KENNEBUNKPORT, Maine — The U.S. Coast Guard is now looking into the possibility several mayday calls heard over the weekend were part of a hoax.
The calls started coming in around 10:30 Saturday morning and continued sporadically until noon.
Upon hearing the calls, more than 100 people--coast guard members, local agencies and good samaritans-- took to the water to search for a man and three children.
The search crews covered 1,500 square nautical miles, from Ogunquit to Cape Elizabeth.
The Coast Guard tried to trace the radio call but struggled because of a weak signal.
U.S. Coast Guard Public Relations Officer Lt. Matthew Odom says, "We were never able to pinpoint a specific location based on the weak transmission we received."

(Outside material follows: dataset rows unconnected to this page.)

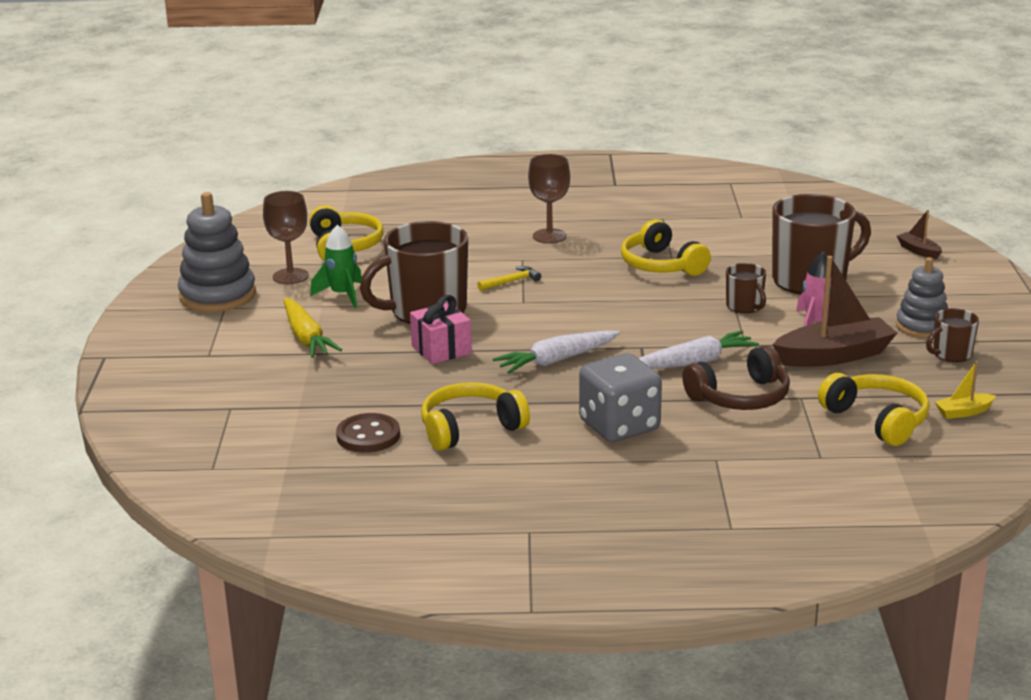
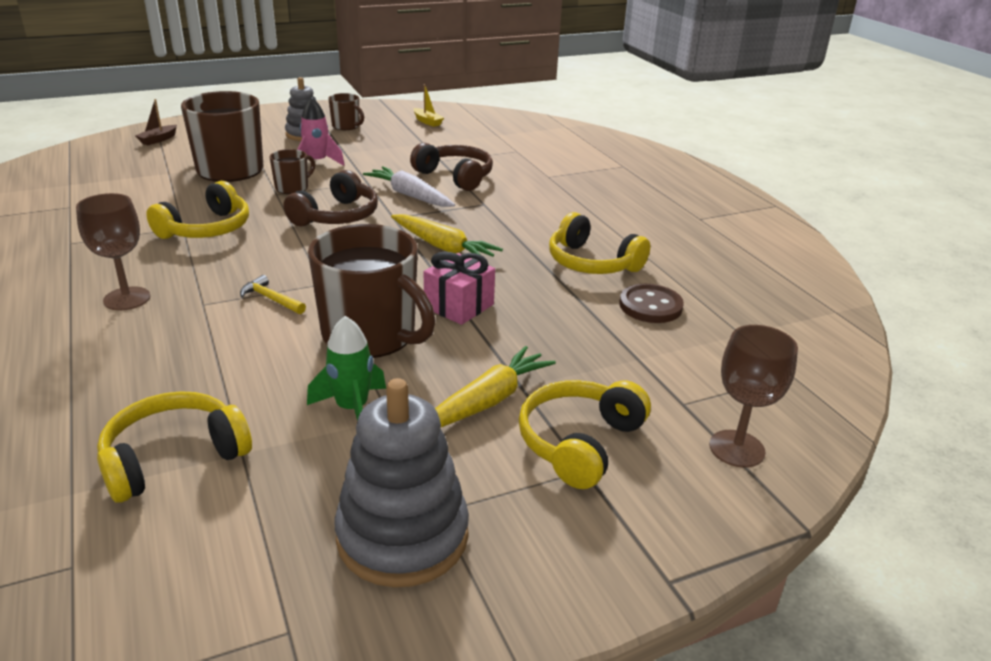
camera: 115 degrees left, 5 degrees up
brown goblet [263,191,309,284] -> brown goblet moved to [709,325,798,468]
white carrot [493,331,620,374] -> yellow carrot [391,214,503,257]
grey dice [579,353,662,442] -> none
brown boat [773,256,897,367] -> none
yellow headphones [818,373,930,446] -> yellow headphones moved to [519,380,651,489]
none -> brown headphones [284,170,378,226]

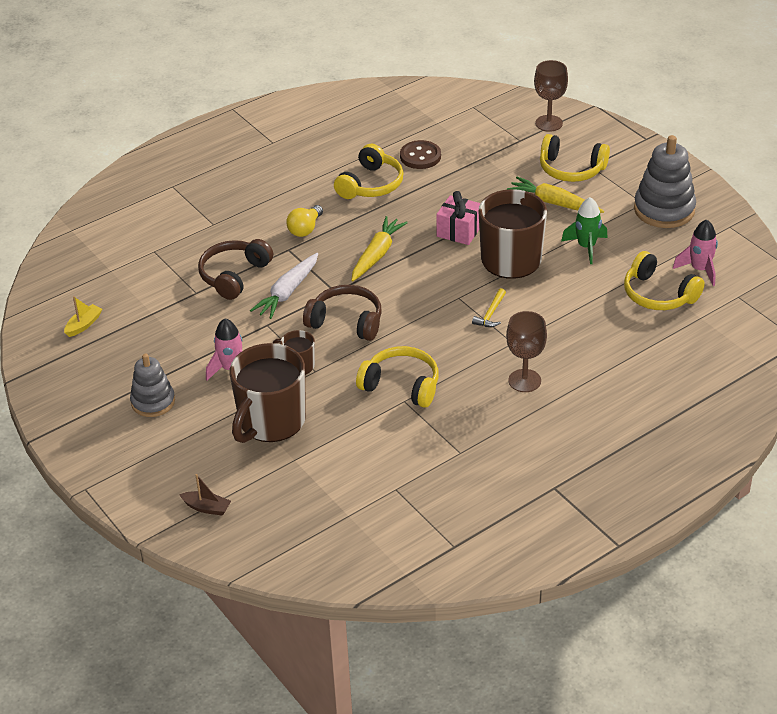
camera: 100 degrees left, 10 degrees up
brown mug [328,93,364,130] -> none
none -> yellow light bulb [286,205,323,237]
none -> pink rocket [673,219,718,286]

While the tone of the distress call raised eyebrows, officials say the tone of voice in a distress call can be misleading for a variety of reasons.
Search and Rescue Mission Coordinator Commander James McLay says, "In my experience, you can often not tell the true gravity of the situation simply by the inflection or the amount of exertion in a voice."

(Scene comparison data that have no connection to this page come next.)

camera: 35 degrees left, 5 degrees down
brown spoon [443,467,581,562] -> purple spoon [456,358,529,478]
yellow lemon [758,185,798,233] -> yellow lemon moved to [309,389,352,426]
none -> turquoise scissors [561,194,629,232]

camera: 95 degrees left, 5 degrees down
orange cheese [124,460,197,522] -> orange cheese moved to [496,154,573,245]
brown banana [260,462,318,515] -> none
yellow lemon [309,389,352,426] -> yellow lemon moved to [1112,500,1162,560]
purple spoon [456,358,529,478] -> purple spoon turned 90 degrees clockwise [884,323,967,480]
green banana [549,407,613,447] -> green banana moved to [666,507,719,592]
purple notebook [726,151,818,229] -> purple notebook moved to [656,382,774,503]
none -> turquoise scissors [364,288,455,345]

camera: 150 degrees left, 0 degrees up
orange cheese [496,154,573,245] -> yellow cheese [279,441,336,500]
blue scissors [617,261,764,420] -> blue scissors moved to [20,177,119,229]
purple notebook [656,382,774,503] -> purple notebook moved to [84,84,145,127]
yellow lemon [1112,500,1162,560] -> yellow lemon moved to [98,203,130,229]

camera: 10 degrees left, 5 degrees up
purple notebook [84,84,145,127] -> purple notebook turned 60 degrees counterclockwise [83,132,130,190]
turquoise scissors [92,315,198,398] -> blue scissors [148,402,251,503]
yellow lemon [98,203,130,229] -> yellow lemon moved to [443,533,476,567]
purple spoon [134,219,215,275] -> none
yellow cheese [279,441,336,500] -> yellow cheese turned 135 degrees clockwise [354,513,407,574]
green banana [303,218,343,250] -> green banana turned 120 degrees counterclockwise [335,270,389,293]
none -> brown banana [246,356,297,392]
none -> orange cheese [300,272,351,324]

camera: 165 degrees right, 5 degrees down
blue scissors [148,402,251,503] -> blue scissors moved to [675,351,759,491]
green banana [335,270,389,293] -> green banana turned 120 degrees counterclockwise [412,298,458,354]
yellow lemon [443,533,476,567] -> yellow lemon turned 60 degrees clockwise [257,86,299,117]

Since those mayday calls, there have been no missing person reports about a man and three children.
Officials say they are now looking into the possibility the call was a hoax.
Lt. Matthew Odom says, "We are investigating all leads, including the possibility of the report being a hoax. We have released audio of the mayday call and hope the public will come forward with some information."
The Coast Guard hopes someone may recognize the voice of the caller and help bring them more information.
People have been charged with making fake distress calls in Maine before. It's a federal offense. Penalties for such calls range up to 6 years in prison and fines of up to $250,000.
Officials say it's too early to tell how much the more than 22-hour search costed taxpayers.